L'herbe de l'inter rang entre en compétition avec les ceps pour l'appropriation de la ressource en eau et en azote, ce qui permet une maîtrise de la vigueur des pieds et évite que les raisins ne se gorgent d'eau à la veille de la maturité.

  • Le palissage doit être soigné , mais laisse beaucoup plus de souplesse pour intervenir.
    même en pousse rapide.
  • Meilleur gestion des pics d'activité.
  • Les raisins étant à + de 70 cm du sol ne sont plus éclaboussé de particules de terre
    avec toutes les conséquences que l'ont connaît.

 

Meilleure expression du terroir et diminution de la
sensibilité à la sécheresse


Pendant les 2 à 3 premières années, la vigne soufre de la concurrence avec l'herbe de l'inter rang.

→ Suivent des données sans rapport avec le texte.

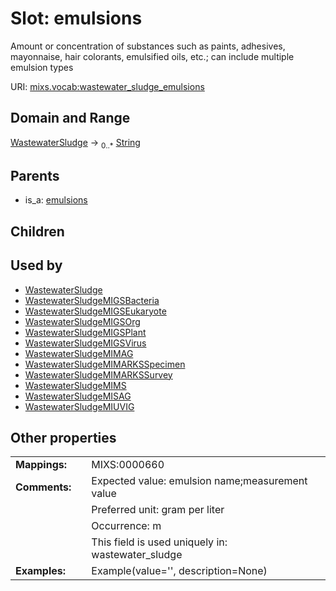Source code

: 
# Slot: emulsions


Amount or concentration of substances such as paints, adhesives, mayonnaise, hair colorants, emulsified oils, etc.; can include multiple emulsion types

URI: [mixs.vocab:wastewater_sludge_emulsions](https://w3id.org/mixs/vocab/wastewater_sludge_emulsions)


## Domain and Range

[WastewaterSludge](WastewaterSludge.md) &#8594;  <sub>0..\*</sub> [String](types/String.md)

## Parents

 *  is_a: [emulsions](emulsions.md)

## Children


## Used by

 * [WastewaterSludge](WastewaterSludge.md)
 * [WastewaterSludgeMIGSBacteria](WastewaterSludgeMIGSBacteria.md)
 * [WastewaterSludgeMIGSEukaryote](WastewaterSludgeMIGSEukaryote.md)
 * [WastewaterSludgeMIGSOrg](WastewaterSludgeMIGSOrg.md)
 * [WastewaterSludgeMIGSPlant](WastewaterSludgeMIGSPlant.md)
 * [WastewaterSludgeMIGSVirus](WastewaterSludgeMIGSVirus.md)
 * [WastewaterSludgeMIMAG](WastewaterSludgeMIMAG.md)
 * [WastewaterSludgeMIMARKSSpecimen](WastewaterSludgeMIMARKSSpecimen.md)
 * [WastewaterSludgeMIMARKSSurvey](WastewaterSludgeMIMARKSSurvey.md)
 * [WastewaterSludgeMIMS](WastewaterSludgeMIMS.md)
 * [WastewaterSludgeMISAG](WastewaterSludgeMISAG.md)
 * [WastewaterSludgeMIUVIG](WastewaterSludgeMIUVIG.md)

## Other properties

|  |  |  |
| --- | --- | --- |
| **Mappings:** | | MIXS:0000660 |
| **Comments:** | | Expected value: emulsion name;measurement value |
|  | | Preferred unit: gram per liter |
|  | | Occurrence: m |
|  | | This field is used uniquely in: wastewater_sludge |
| **Examples:** | | Example(value='', description=None) |

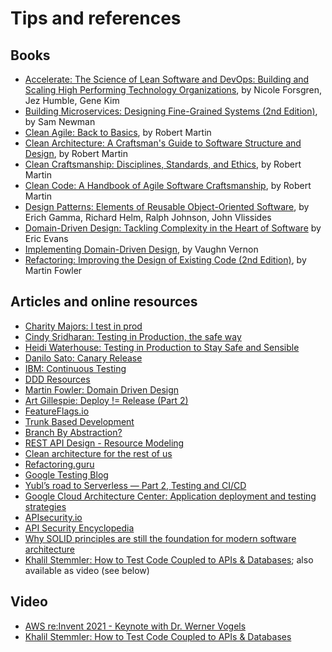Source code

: # Tips and references

## Books

- [Accelerate: The Science of Lean Software and DevOps: Building and Scaling High Performing Technology Organizations](https://www.amazon.com/Accelerate-Software-Performing-Technology-Organizations/dp/1942788339), by Nicole Forsgren, Jez Humble, Gene Kim
- [Building Microservices: Designing Fine-Grained Systems (2nd Edition)](https://www.amazon.com/Building-Microservices-Designing-Fine-Grained-Systems/dp/1492034029), by Sam Newman
- [Clean Agile: Back to Basics](https://www.amazon.com/Clean-Agile-Back-to-Basics/dp/B08X7FWCZM), by Robert Martin
- [Clean Architecture: A Craftsman's Guide to Software Structure and Design](https://www.amazon.com/Clean-Architecture-Craftsmans-Software-Structure/dp/0134494164), by Robert Martin
- [Clean Craftsmanship: Disciplines, Standards, and Ethics](https://www.amazon.com/Clean-Craftsmanship-Disciplines-Standards-Ethics/dp/013691571X), by Robert Martin
- [Clean Code: A Handbook of Agile Software Craftsmanship](https://www.amazon.com/Clean-Code-Handbook-Software-Craftsmanship/dp/0132350882), by Robert Martin
- [Design Patterns: Elements of Reusable Object-Oriented Software](https://www.amazon.com/Design-Patterns-Elements-Reusable-Object-Oriented/dp/0201633612), by Erich Gamma, Richard Helm, Ralph Johnson, John Vlissides
- [Domain-Driven Design: Tackling Complexity in the Heart of Software](https://www.amazon.com/Domain-Driven-Design-Tackling-Complexity-Software/dp/0321125215) by Eric Evans
- [Implementing Domain-Driven Design](https://www.amazon.com/Implementing-Domain-Driven-Design-Vaughn-Vernon/dp/0321834577), by Vaughn Vernon
- [Refactoring: Improving the Design of Existing Code (2nd Edition)](https://www.amazon.com/Refactoring-Improving-Existing-Addison-Wesley-Signature/dp/0134757599), by Martin Fowler

## Articles and online resources

- [Charity Majors: I test in prod](https://increment.com/testing/i-test-in-production/)
- [Cindy Sridharan: Testing in Production, the safe way](https://copyconstruct.medium.com/testing-in-production-the-safe-way-18ca102d0ef1)
- [Heidi Waterhouse: Testing in Production to Stay Safe and Sensible](https://launchdarkly.com/blog/testing-in-production-for-safety-and-sanity/)
- [Danilo Sato: Canary Release](https://martinfowler.com/bliki/CanaryRelease.html)
- [IBM: Continuous Testing](https://www.ibm.com/cloud/learn/continuous-testing)
- [DDD Resources](https://www.domainlanguage.com/ddd/)
- [Martin Fowler: Domain Driven Design](https://martinfowler.com/bliki/DomainDrivenDesign.html)
- [Art Gillespie: Deploy != Release (Part 2)](https://blog.turbinelabs.io/deploy-not-equal-release-part-two-acbfe402a91c)
- [FeatureFlags.io](https://featureflags.io)
- [Trunk Based Development](https://trunkbaseddevelopment.com)
- [Branch By Abstraction?](https://www.branchbyabstraction.com)
- [REST API Design - Resource Modeling](https://www.thoughtworks.com/insights/blog/rest-api-design-resource-modeling)
- [Clean architecture for the rest of us](https://pusher.com/tutorials/clean-architecture-introduction/)
- [Refactoring.guru](https://refactoring.guru)
- [Google Testing Blog](https://testing.googleblog.com)
- [Yubl’s road to Serverless — Part 2, Testing and CI/CD](https://medium.com/hackernoon/yubls-road-to-serverless-part-2-testing-and-ci-cd-72b2e583fe64)
- [Google Cloud Architecture Center: Application deployment and testing strategies](https://cloud.google.com/architecture/application-deployment-and-testing-strategies)
- [APIsecurity.io](https://apisecurity.io)
- [API Security Encyclopedia](https://apisecurity.io/encyclopedia/content/api-security-encyclopedia)
- [Why SOLID principles are still the foundation for modern software architecture](https://stackoverflow.blog/2021/11/01/why-solid-principles-are-still-the-foundation-for-modern-software-architecture/)
- [Khalil Stemmler: How to Test Code Coupled to APIs & Databases](https://khalilstemmler.com/articles/test-driven-development/how-to-test-code-coupled-to-apis-or-databases/); also available as video (see below)

## Video

- [AWS re:Invent 2021 - Keynote with Dr. Werner Vogels](https://www.youtube.com/watch?app=desktop&v=8_Xs8Ik0h1w)
- [Khalil Stemmler: How to Test Code Coupled to APIs & Databases](https://www.youtube.com/watch?v=ajfZqzeHp1E)
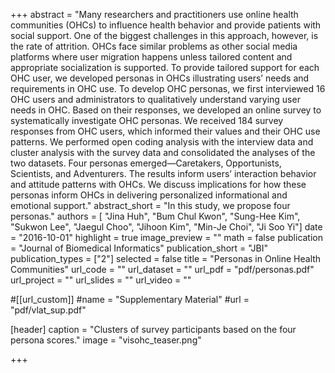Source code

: +++
abstract = "Many researchers and practitioners use online health communities (OHCs) to influence health behavior and provide patients with social support. One of the biggest challenges in this approach, however, is the rate of attrition. OHCs face similar problems as other social media platforms where user migration happens unless tailored content and appropriate socialization is supported. To provide tailored support for each OHC user, we developed personas in OHCs illustrating users’ needs and requirements in OHC use. To develop OHC personas, we first interviewed 16 OHC users and administrators to qualitatively understand varying user needs in OHC. Based on their responses, we developed an online survey to systematically investigate OHC personas. We received 184 survey responses from OHC users, which informed their values and their OHC use patterns. We performed open coding analysis with the interview data and cluster analysis with the survey data and consolidated the analyses of the two datasets. Four personas emerged—Caretakers, Opportunists, Scientists, and Adventurers. The results inform users’ interaction behavior and attitude patterns with OHCs. We discuss implications for how these personas inform OHCs in delivering personalized informational and emotional support."
abstract_short = "In this study, we propose four personas."
authors = [ "Jina Huh", "Bum Chul Kwon", "Sung-Hee Kim", "Sukwon Lee", "Jaegul Choo", "Jihoon Kim", "Min-Je Choi", "Ji Soo Yi"]
date = "2016-10-01"
highlight = true
image_preview = ""
math = false
publication = "Journal of Biomedical Informatics"
publication_short = "JBI"
publication_types = ["2"]
selected = false
title = "Personas in Online Health Communities"
url_code = ""
url_dataset = ""
url_pdf = "pdf/personas.pdf"
url_project = ""
url_slides = ""
url_video = ""

#[[url_custom]]
#name = "Supplementary Material"
#url = "pdf/vlat_sup.pdf"

[header]
  caption = "Clusters of survey participants based on the four persona scores."
  image = "visohc_teaser.png"

+++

On n'enherbe donc d'abord qu'un inter rang sur deux. Puis elle réagit en développant une partie de son système racinaire en profondeur (au delà de 20cm, profondeur des racines de graminées) et est alors capable d'aller puiser dans les réserves en eau du sous-sol.
L'herbe favorise la plongée des racines de la vigne, diminuant ainsi sa sensibilité à la sécheresse superficielle du sol et mettant en valeur les caractéristiques spécifiques de ce sol.

 

L'approche humaine

Ce mode de conduite est un des moyens , de conserver des petites exploitations et même de les favoriser. La course à l'agrandissement n'est plus une nécessité comme c'est le cas en vigne étroite si on veut en AOC régionales pouvoir s'équiper correctement. L'installation des jeunes ne peut qu'être facilitée.